Ce type est un cinglé (mais on ne le sait pas exactement, on le suppose seulement) il est vieux (c’est un acteur fétiche) il a commencé juste après la guerre (la deuxième mondiale) avec Ingmar Bergman mais je l’ai connu aussi dans un film dont j’ai rédigé le découpage plan à plan (pour « l’Avant-scène Cinéma » du temps de Claude Beylie) « Dimenticare Venezia » de Franco Brusati (« Oublier Venise », 1976) dans lequel une vieille femme (je crois me souvenir qu’il s’agit de sa mère-mais plus sûrement, à me relire, de la bonne ou de sa nourrice) incarnée par Nerina Montagnani déclare « rose rouge, coeur ardent » qui m’est comme le seul et unique langage des fleurs qui me reste aujourd’hui ( le langage des fleurs, comme la carte du Tendre, sont pour moi des choses que je ne veux pas chercher à élucider). Je divague, c’est cette maison qui en est le témoin : dans ce film-ci, elle se trouve toujours sur cette île où Ingmar Bergman a tourné nombre de ses films (Gotland). Le héros en est un vieil homme (on n’a pas tellement avancé, je sais bien) qui veut conjurer le sort qui échoit au monde (une guerre mondiale – la troisième donc- qui dévastera tout). Si je l’ai choisi ici, c’est pour renouer avec la maison(s)témoin, parce que abandonnée quelques semaines, il faut y faire quelque chose d’assez spéciale (le film, au début et à la fin, baigne dans la musique de Bach – la passion selon Saint Matthieu- et c’est assez spéciale en effet) (1). Mais Andrei Tarkovski est, lui-même assez spéciale aussi.
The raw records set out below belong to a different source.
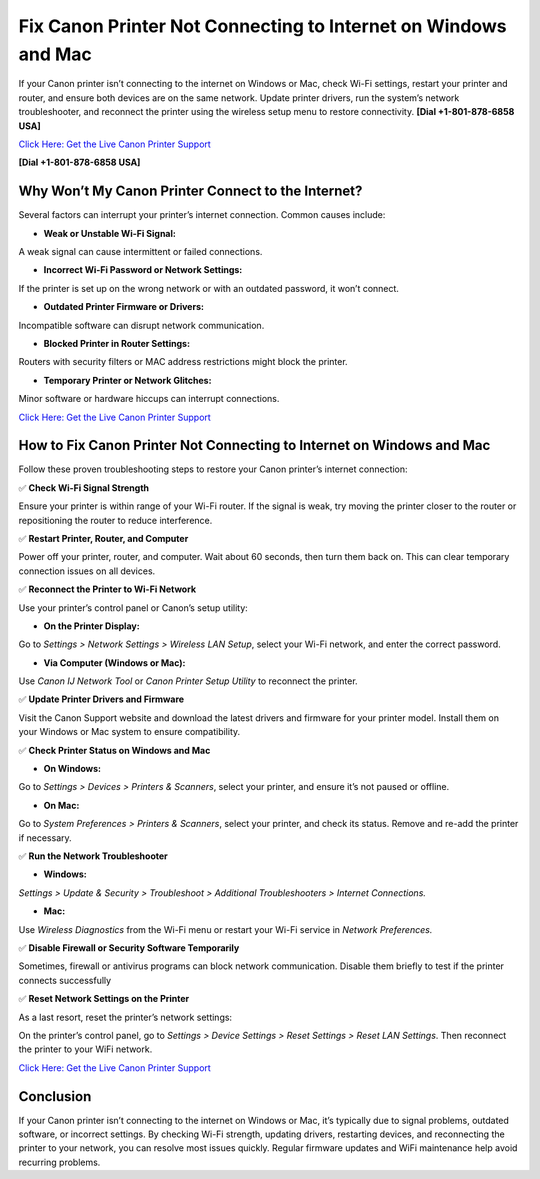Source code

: Fix Canon Printer Not Connecting to Internet on Windows and Mac
===============================================================

If your Canon printer isn’t connecting to the internet on Windows or Mac, check Wi-Fi settings, restart your printer and router, and ensure both devices are on the same network. Update printer drivers, run the system’s network troubleshooter, and reconnect the printer using the wireless setup menu to restore connectivity. **[Dial +1-801-878-6858 USA]**

`Click Here: Get the Live Canon Printer Support <https://jivo.chat/KlZSRejpBm>`_

**[Dial +1-801-878-6858 USA]**

Why Won’t My Canon Printer Connect to the Internet?
---------------------------------------------------

Several factors can interrupt your printer’s internet connection. Common causes include:

- **Weak or Unstable Wi-Fi Signal:**
A weak signal can cause intermittent or failed connections.

- **Incorrect Wi-Fi Password or Network Settings:**
If the printer is set up on the wrong network or with an outdated password, it won’t connect.

- **Outdated Printer Firmware or Drivers:**
Incompatible software can disrupt network communication.

- **Blocked Printer in Router Settings:**
Routers with security filters or MAC address restrictions might block the printer.

- **Temporary Printer or Network Glitches:**
Minor software or hardware hiccups can interrupt connections.

`Click Here: Get the Live Canon Printer Support <https://jivo.chat/KlZSRejpBm>`_

How to Fix Canon Printer Not Connecting to Internet on Windows and Mac
----------------------------------------------------------------------

Follow these proven troubleshooting steps to restore your Canon printer’s internet connection:

✅ **Check Wi-Fi Signal Strength**

Ensure your printer is within range of your Wi-Fi router. If the signal is weak, try moving the printer closer to the router or repositioning the router to reduce interference.

✅ **Restart Printer, Router, and Computer**

Power off your printer, router, and computer. Wait about 60 seconds, then turn them back on. This can clear temporary connection issues on all devices.

✅ **Reconnect the Printer to Wi-Fi Network**

Use your printer’s control panel or Canon’s setup utility:

- **On the Printer Display:**
Go to *Settings > Network Settings > Wireless LAN Setup*, select your Wi-Fi network, and enter the correct password.

- **Via Computer (Windows or Mac):**
Use *Canon IJ Network Tool* or *Canon Printer Setup Utility* to reconnect the printer.

✅ **Update Printer Drivers and Firmware**

Visit the Canon Support website and download the latest drivers and firmware for your printer model. Install them on your Windows or Mac system to ensure compatibility.

✅ **Check Printer Status on Windows and Mac**

- **On Windows:**
Go to *Settings > Devices > Printers & Scanners*, select your printer, and ensure it’s not paused or offline.

- **On Mac:**
Go to *System Preferences > Printers & Scanners*, select your printer, and check its status. Remove and re-add the printer if necessary.

✅ **Run the Network Troubleshooter**

- **Windows:**
*Settings > Update & Security > Troubleshoot > Additional Troubleshooters > Internet Connections.*

- **Mac:**
Use *Wireless Diagnostics* from the Wi-Fi menu or restart your Wi-Fi service in *Network Preferences.*

✅ **Disable Firewall or Security Software Temporarily**

Sometimes, firewall or antivirus programs can block network communication. Disable them briefly to test if the printer connects successfully

✅ **Reset Network Settings on the Printer**

As a last resort, reset the printer’s network settings:

On the printer’s control panel, go to *Settings > Device Settings > Reset Settings > Reset LAN Settings*.
Then reconnect the printer to your WiFi network.

`Click Here: Get the Live Canon Printer Support <https://jivo.chat/KlZSRejpBm>`_

Conclusion
----------

If your Canon printer isn’t connecting to the internet on Windows or Mac, it’s typically due to signal problems, outdated software, or incorrect settings. By checking Wi-Fi strength, updating drivers, restarting devices, and reconnecting the printer to your network, you can resolve most issues quickly. Regular firmware updates and WiFi maintenance help avoid recurring problems.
Il a dédié ce film à son fils et depuis sa sortie (en 1986, grand prix spécial du jury à Cannes -président Sidney Pollack) j’ai cherché à le voir. Puis, vu, après « Andrei Roublev » j’ai aussi vu (il y a peu – compte en est rendu ici) le film de Chris Marker, où on voit précisément ce fils venir embrasser son père (celui-ci est mourant et mourra, en effet, quelques semaines plus tard). Il y a quelque chose chez Tarkovski et dans son amour du cinéma qui tient d’une sorte de miracle (lequel miracle est à l’oeuvre dans son dernier film, ce sacrifice donc).
Le vieil homme, incarné par Erland Josephson, donne à Dieu tout ce qu’il possède et c’est ainsi qu’en un plan extraordinaire en fumée s’envole sa maison.
À la vérité, je dois de dire que je n’ai pas exactement compris ce film (ici, il est accroupi devant sa maison en flammes et se rend compte, peut-être, du sacrifice qu’il a consenti). A la première vision j’ai juste été subjugué : on voit que le feu est mis, c’est lui qui l’allume, il n’y a personne dans la maison, toute la famille est partie se promener.
C’est lui qu’on voit (difficilement) au premier plan : son sacrifice, est-ce le fait d’un fou ? On se dit « non c’est pas possible…! » d’autant que la maison est dépeinte d’un bout à l’autre du film comme idyllique et belle, joyeuse et tranquille…
Voici la famille qui revient : le prend-on pour un fou ? L’est-il devenu ? L’imminence de la guerre est-elle, a-t-elle été réelle ou une simple vue de son esprit malade ?
Toute la famille est submergée (l’eau qui affleure ici est tellement magique). La maison brûle.
Et lui, ce vieil homme, voit cette femme, sa voisine
en qui il croit, et il la remercie.
La maison est en cendres
et on emmène le vieillard vers l’ambulance qui le conduit à l’asile (l’affaire est entendue donc : on a affaire à un fou).
Tout au long du film, je suis resté subjugué par les images. Ce plan où la maison brûle, où on court après le « fou », où on le rattrape
car il faut l’interner (déchirant)
il en va de la vie du monde, peut-être : du vrai cinéma.
Et donc, et comme à l’accoutumée, tout est, encore, à refaire…
Y voir une allégorie de l’art, de la religion, y comprendre que la voisine agit comme un être doué de pouvoirs de sorcellerie (blanche puisqu’elle est censée avoir permis d’éviter la troisième guerre mondiale…), pourquoi pas ? Restent, toujours et comme toujours au cinéma, les images qu’on en a gardé…
Et donc, dans cette maison(s)témoin, l’une des plus belles façons de dire, au monde, qu’il faut y croire.
(1) : on pourrait expliquer le fait que ce billet soit posé aujourd’hui par la conjonction qui a voulu que dans les flammes, durant la nuit dernière, en fumée se sont envolées des milliers de choses qui auraient du participer à l’édification de la « quatrième travée » de la Cité des sciences et de l’industrie, accident (probablement) qui ne peut laisser l’auteur indifférent.